Uit hetgeen partijen in het dossier hebben opgenomen en hetgeen ter zitting is besproken leidt de commissie af dat de consument niet aan de gehanteerde (subsidie)voorwaarden heeft voldaan nu haar studievoortgang onvoldoende was en ieder geval onvoldoende kenbaar was voor de ondernemer. Daarbij geldt dat de ondernemer in het kader van dit speciale opleidings- en subsidieprogramma aan de subsidiegever – het ministerie van Sociale Zaken en Werkgelegenheid – inzichtelijk diende te maken dat de cursisten aan de gestelde voorwaarden hadden voldaan en anders geen subsidie van het ministerie van Sociale Zaken en Werkgelegenheid zou ontvangen.

Anders dan de consument meent komt haar niet een scholingsbudget toe dat zij vrijelijk kon besteden. Er was hier sprake van een aan voorwaarden gebonden subsidie die inhield dat als de cursist aan de door het ministerie gestelde voorwaarden voldeed de ondernemer als opleider de daarmee gemoeide kosten van het ministerie zou ontvangen en dat als de cursist niet aan de gestelde voorwaarden voldeed de kosten bij deze in rekening zouden worden gebracht. Het is voldoende gebleken dat de consument niet aan alle gestelde voorwaarden heeft voldaan.

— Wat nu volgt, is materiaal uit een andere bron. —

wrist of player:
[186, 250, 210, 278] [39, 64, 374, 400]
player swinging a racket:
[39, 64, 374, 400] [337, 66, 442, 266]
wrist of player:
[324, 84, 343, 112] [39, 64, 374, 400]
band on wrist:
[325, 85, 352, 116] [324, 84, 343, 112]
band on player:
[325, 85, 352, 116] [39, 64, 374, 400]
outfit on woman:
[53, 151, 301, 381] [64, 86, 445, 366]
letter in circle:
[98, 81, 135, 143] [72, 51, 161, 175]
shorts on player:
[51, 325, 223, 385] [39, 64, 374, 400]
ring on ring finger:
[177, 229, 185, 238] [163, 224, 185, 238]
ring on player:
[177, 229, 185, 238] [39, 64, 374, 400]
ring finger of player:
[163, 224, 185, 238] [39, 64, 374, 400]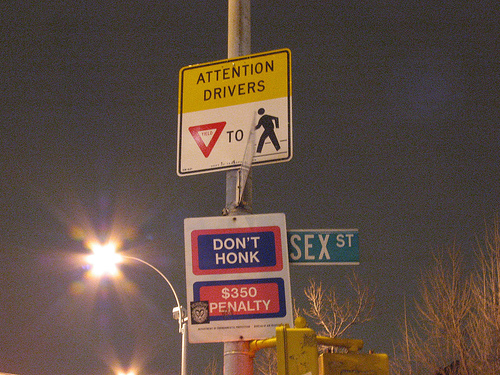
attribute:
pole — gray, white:
[222, 0, 257, 357]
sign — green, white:
[285, 225, 363, 268]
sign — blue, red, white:
[183, 216, 293, 342]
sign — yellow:
[177, 48, 294, 170]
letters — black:
[193, 58, 279, 100]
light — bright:
[65, 219, 139, 288]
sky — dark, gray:
[0, 1, 499, 374]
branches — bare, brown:
[299, 258, 499, 374]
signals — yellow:
[251, 320, 393, 373]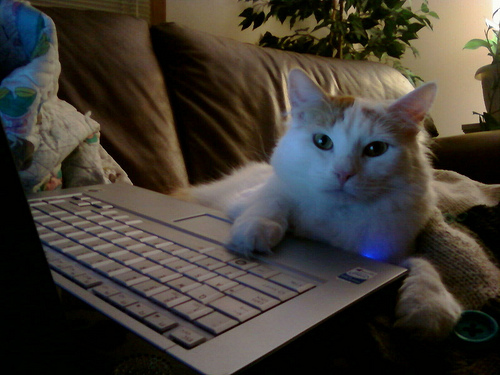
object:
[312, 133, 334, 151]
eye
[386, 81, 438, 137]
ear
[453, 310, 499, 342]
button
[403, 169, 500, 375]
sweater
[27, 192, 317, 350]
keyboard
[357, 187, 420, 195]
whiskers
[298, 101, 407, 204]
face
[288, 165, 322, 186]
white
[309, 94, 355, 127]
orange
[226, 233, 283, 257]
paw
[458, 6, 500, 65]
plant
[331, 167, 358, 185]
nose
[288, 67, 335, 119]
ear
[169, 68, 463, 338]
cat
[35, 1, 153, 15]
blinds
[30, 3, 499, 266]
brown couch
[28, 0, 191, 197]
couch cushions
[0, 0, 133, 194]
blanket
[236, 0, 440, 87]
leaves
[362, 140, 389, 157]
eye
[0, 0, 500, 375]
photo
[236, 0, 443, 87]
plant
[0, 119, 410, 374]
computer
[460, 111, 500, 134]
table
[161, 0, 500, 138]
wall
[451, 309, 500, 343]
soda lid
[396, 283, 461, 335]
cat's paw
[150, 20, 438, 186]
cushion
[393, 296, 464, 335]
paw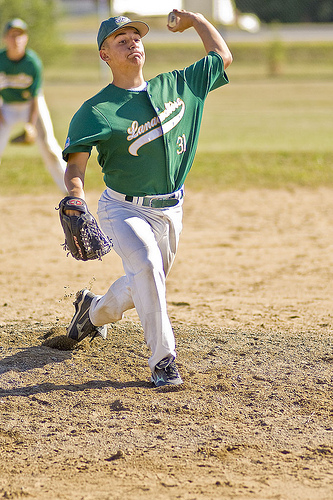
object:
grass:
[235, 138, 306, 172]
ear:
[99, 50, 110, 61]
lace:
[156, 357, 174, 373]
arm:
[189, 11, 233, 101]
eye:
[119, 39, 126, 43]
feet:
[150, 357, 182, 388]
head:
[97, 15, 146, 71]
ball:
[168, 11, 177, 27]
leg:
[101, 209, 173, 353]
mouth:
[127, 51, 143, 58]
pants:
[89, 185, 184, 371]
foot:
[66, 288, 95, 351]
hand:
[167, 8, 190, 33]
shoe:
[150, 356, 183, 387]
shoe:
[66, 289, 95, 342]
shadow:
[0, 332, 157, 395]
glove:
[54, 195, 114, 261]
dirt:
[0, 344, 82, 498]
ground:
[0, 25, 333, 500]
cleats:
[66, 289, 83, 335]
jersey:
[60, 51, 228, 198]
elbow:
[63, 168, 84, 180]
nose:
[129, 38, 140, 49]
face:
[109, 26, 145, 69]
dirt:
[183, 315, 333, 412]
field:
[0, 115, 333, 500]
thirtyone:
[177, 134, 186, 154]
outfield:
[0, 35, 333, 190]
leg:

Duidelijk is dat de ondernemer er -in afwijking van de algemene voorwaarden ten gunste van de consument- voor gekozen heeft die kosten niet bij de consument in rekening te brengen maar uit te gaan van verrekening met gesloten beurzen.

Tot slot wijst de commissie erop dat de betreffende modules waarvoor de consument zich had ingeschreven geen specifieke vooropleidingseisen stelden. Dat betekent dat de ondernemer als opleider het risico loopt te maken te krijgen met een cursist die de stof niet kan overzien en meer vragen stelt dan gebruikelijk is.

De commissie is derhalve van oordeel dat de klacht ongegrond is.

Derhalve wordt als volgt beslist.

Beslissing

Het door de consument verlangde wordt afgewezen.

Aldus beslist door de Geschillencommissie Particuliere Onderwijsinstellingen, bestaande uit de heer prof. mr. A.W. Jongbloed, voorzitter, de heer C. Broers , mevrouw J.M.A. van Haren , leden, op 2 september 2024.